Schreib die Fortsetzung des Textes über die Stadtbibliothek in der Kirche von Müncheberg, direkt im Anschluss an seinen letzten Satz.

Vorgelegter Text:
>>>

Wow, diese Kirche ist echt anders. Sie lässt staunen. Der Blick fällt beim Hineingehen auf Holzlamellen, dahinter Glas und Stahl und Regale mit Büchern über Büchern. Es handelt sich um die Stadtbibliothek von Müncheberg.
Durch Zufall ist gerade Karin Bertheau da, seit 8 Jahren Pfarrerin der Evangelischen Kirchengemeinde Müncheberger Land. „Ein Schiff im Schiff“ nennt sie die Bibliothek. Die ist erkennbar eine Art Implantat im Kirchenschiff, etwas Eigenständiges, das zu schweben scheint. Denn da wurde dicht an die Wand und ohne die alte Bausubstanz für eine Verankerung zu benutzen ein Gebäude in Form eines Schiffskörpers ins riesige Kirchenschiff hineingebaut. Das ist irritierend schön.

<<<

Gezeigtes Material:

>>>

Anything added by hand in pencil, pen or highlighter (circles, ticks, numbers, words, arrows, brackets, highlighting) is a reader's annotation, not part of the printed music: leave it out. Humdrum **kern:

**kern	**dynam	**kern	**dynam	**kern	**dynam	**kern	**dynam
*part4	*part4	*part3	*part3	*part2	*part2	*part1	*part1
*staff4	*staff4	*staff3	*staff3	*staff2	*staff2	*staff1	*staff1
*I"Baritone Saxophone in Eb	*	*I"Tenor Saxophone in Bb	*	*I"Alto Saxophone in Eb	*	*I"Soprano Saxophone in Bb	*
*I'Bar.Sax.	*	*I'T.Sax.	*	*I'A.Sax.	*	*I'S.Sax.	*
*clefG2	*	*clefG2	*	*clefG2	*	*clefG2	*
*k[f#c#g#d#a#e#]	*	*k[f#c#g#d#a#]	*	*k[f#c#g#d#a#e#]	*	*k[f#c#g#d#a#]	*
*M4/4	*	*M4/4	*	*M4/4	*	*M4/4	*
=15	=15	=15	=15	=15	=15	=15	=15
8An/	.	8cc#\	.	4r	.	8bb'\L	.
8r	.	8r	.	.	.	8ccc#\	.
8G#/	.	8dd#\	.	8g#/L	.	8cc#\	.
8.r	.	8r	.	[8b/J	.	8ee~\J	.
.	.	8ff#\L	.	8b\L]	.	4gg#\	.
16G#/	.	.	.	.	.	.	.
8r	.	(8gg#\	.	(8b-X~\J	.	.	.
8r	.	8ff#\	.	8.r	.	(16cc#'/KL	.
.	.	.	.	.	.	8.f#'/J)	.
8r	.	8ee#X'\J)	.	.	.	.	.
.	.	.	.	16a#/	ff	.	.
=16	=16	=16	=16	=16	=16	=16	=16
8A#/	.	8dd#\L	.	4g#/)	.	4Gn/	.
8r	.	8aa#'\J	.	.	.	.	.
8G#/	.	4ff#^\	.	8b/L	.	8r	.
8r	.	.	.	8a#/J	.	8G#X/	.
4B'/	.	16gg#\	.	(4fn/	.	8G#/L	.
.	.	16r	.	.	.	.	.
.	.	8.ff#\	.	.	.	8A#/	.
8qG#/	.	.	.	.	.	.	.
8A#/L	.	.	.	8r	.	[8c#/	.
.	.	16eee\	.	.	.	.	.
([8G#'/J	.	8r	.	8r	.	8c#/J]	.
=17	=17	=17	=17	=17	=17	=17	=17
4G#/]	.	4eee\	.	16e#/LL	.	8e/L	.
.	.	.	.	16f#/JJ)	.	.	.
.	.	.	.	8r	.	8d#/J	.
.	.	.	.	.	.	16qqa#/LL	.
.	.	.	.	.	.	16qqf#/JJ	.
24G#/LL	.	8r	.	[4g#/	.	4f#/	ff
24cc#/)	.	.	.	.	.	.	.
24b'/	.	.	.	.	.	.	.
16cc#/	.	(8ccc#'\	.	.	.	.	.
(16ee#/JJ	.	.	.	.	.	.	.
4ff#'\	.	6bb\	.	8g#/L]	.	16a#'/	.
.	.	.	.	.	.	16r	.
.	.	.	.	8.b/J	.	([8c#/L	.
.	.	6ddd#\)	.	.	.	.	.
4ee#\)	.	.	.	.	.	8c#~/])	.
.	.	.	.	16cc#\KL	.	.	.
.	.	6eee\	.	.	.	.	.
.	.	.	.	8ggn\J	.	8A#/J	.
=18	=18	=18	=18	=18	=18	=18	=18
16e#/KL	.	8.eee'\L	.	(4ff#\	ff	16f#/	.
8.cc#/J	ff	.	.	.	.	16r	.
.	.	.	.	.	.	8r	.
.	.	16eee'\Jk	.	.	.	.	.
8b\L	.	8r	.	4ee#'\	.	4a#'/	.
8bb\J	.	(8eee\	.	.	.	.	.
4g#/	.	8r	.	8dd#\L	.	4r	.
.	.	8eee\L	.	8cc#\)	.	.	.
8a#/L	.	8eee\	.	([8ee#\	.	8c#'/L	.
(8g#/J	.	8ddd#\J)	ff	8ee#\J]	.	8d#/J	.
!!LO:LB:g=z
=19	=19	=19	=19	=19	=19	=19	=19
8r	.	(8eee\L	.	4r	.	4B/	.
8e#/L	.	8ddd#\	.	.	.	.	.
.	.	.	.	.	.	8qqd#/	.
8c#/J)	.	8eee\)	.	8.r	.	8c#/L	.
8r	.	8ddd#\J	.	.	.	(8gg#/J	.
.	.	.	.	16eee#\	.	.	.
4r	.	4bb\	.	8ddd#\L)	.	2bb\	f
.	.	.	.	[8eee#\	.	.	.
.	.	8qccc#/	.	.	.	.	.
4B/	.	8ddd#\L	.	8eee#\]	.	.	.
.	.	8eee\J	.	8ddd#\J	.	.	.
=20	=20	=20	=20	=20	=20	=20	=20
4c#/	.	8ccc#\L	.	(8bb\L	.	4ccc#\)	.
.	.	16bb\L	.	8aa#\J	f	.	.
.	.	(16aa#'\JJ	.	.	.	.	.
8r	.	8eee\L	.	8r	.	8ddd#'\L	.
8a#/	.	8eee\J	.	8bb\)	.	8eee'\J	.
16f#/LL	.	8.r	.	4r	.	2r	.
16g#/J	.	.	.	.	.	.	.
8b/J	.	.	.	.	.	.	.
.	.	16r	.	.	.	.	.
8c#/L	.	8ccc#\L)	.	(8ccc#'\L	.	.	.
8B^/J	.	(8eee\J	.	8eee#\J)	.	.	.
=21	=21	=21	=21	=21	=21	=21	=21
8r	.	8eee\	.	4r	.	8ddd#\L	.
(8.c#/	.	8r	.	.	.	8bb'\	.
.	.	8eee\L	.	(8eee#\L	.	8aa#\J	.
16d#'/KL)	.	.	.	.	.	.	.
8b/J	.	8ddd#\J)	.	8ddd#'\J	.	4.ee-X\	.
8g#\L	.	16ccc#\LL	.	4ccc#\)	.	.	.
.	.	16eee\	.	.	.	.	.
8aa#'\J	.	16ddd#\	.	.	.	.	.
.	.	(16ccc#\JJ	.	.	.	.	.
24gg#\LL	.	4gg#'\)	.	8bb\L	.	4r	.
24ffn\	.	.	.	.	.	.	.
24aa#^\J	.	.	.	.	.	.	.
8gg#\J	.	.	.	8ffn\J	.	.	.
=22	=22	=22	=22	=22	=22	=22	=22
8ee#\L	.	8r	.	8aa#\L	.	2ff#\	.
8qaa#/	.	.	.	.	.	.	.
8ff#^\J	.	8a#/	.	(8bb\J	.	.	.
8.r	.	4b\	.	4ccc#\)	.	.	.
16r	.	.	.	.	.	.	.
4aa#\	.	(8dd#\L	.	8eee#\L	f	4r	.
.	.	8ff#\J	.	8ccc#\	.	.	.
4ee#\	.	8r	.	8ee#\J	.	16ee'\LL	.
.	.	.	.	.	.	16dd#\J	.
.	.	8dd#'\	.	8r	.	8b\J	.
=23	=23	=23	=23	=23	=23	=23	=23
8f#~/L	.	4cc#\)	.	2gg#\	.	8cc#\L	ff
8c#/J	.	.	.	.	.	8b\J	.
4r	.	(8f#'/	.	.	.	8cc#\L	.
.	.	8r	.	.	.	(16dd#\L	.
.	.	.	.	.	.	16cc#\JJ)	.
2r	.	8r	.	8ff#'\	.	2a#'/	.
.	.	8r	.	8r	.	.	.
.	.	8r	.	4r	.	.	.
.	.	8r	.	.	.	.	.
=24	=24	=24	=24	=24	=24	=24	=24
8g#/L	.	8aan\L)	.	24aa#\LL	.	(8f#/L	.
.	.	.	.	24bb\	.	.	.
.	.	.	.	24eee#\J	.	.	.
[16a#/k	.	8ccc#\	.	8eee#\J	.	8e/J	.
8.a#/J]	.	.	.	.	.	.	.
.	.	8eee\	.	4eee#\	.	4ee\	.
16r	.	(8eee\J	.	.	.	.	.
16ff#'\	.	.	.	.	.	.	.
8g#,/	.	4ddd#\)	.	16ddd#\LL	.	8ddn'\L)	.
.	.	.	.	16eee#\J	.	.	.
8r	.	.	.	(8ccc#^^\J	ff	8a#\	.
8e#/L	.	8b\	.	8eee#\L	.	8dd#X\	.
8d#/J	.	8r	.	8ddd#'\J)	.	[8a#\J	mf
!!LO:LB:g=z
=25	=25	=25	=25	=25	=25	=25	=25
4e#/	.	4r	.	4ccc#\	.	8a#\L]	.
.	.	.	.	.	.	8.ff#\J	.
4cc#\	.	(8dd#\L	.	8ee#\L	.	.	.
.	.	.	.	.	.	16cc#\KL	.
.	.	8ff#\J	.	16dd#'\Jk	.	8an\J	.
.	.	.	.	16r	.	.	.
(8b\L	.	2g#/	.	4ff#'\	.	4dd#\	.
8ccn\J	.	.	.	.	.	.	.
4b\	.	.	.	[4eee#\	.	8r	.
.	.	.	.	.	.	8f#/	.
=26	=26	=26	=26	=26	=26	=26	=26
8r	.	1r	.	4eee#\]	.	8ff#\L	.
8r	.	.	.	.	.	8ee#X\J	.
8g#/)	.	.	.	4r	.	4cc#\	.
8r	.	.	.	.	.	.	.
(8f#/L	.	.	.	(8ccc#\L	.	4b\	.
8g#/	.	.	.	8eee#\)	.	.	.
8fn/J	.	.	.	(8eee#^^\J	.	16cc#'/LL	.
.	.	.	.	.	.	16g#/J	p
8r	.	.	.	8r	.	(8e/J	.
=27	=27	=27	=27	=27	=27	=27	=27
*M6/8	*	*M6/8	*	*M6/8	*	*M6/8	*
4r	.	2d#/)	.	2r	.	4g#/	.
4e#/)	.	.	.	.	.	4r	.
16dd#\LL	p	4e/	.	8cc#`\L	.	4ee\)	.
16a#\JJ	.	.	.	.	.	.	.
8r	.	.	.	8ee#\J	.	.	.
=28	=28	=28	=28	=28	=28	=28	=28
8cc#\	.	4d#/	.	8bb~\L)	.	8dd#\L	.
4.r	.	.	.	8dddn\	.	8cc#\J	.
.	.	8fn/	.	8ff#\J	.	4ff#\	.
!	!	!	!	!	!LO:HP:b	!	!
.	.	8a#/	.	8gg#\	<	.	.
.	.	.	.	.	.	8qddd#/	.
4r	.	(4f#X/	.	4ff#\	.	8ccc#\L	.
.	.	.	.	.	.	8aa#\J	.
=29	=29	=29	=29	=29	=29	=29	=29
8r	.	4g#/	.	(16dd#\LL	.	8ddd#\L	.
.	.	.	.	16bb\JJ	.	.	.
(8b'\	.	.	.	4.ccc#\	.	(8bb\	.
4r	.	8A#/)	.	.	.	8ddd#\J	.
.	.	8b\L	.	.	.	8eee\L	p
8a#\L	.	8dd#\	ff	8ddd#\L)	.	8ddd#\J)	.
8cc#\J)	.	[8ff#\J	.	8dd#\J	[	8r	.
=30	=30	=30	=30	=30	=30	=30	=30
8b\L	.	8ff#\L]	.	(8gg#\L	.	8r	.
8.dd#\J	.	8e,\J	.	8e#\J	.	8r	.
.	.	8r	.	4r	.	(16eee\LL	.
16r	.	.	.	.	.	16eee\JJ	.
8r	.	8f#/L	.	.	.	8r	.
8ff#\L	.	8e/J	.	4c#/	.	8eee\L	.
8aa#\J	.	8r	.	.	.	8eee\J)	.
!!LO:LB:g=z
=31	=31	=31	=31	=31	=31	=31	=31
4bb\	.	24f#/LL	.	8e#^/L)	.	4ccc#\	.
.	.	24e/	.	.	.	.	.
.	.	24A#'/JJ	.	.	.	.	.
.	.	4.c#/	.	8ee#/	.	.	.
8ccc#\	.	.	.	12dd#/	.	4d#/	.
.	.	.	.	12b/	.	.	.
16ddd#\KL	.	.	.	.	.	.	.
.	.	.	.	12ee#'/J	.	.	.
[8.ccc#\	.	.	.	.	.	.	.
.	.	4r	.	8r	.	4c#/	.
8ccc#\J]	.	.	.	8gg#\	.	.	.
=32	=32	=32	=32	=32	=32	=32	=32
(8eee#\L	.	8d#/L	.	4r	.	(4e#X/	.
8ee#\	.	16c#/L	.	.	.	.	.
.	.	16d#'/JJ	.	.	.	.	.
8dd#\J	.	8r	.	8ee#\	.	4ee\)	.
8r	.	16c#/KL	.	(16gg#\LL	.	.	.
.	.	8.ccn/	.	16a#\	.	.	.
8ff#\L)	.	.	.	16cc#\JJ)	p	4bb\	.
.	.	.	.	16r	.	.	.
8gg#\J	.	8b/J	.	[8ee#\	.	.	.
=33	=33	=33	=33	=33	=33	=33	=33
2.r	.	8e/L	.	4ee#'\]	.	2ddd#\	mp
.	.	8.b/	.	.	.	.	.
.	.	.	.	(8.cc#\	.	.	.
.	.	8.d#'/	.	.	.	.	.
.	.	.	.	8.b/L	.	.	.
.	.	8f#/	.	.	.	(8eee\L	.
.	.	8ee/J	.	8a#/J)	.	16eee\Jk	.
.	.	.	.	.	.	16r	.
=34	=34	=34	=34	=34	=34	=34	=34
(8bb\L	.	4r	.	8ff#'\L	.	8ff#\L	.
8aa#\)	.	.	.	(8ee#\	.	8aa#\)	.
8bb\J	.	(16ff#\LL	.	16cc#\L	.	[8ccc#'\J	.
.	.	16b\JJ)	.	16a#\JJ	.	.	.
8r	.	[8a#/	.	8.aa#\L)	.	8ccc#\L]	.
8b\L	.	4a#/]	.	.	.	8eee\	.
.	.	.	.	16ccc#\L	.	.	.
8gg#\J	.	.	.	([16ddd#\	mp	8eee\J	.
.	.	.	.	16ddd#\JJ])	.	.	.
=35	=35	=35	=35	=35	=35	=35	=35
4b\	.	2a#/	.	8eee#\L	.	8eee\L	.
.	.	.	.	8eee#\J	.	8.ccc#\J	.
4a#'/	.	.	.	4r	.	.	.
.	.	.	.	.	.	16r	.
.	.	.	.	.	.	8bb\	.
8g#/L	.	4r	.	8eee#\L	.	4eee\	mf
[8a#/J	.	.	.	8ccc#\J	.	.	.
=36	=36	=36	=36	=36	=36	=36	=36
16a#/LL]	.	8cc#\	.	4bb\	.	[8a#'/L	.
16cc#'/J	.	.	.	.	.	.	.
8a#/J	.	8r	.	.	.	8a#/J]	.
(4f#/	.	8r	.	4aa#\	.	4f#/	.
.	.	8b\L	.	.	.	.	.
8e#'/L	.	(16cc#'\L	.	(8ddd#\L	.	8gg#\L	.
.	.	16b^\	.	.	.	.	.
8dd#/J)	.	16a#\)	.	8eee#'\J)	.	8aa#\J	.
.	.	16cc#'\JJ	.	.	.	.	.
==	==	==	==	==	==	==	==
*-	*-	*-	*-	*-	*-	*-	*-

<<<

Endgültige Antwort:
Überall sind neue und alte Bausubstanz, moderne Einbauten, alte Versatzstücke wie das restaurierte Renaissance-Epitaph zu sehen. Hier wurde nichts kaschiert. „Die Spuren der Zeit sind sichtbar“, sagt Pfarrerin Bertheau.
Das Besondere hier ist, dass es eine Art Dreifaltigkeit in der Nutzung der Kirche gibt. Da ist also die Stadtbibliothek und damit die Stadt vertreten. Da ist der Altar im Chorraum und damit die Kirchgemeinde. Und es gibt den Förderverein zum Wiederaufbau, zur Nutzung und Pflege der Kirche. Letzterer ermöglicht etwa die Kirchenbesichtigungen und Turmbesteigungen. Für die gemeinsame Nutzung der Kirche wurde eine Betreibergesellschaft gegründet. Dirk Maier ist deren Geschäftsführer, er führt die taz durch die Kirche und hat viel zu erzählen.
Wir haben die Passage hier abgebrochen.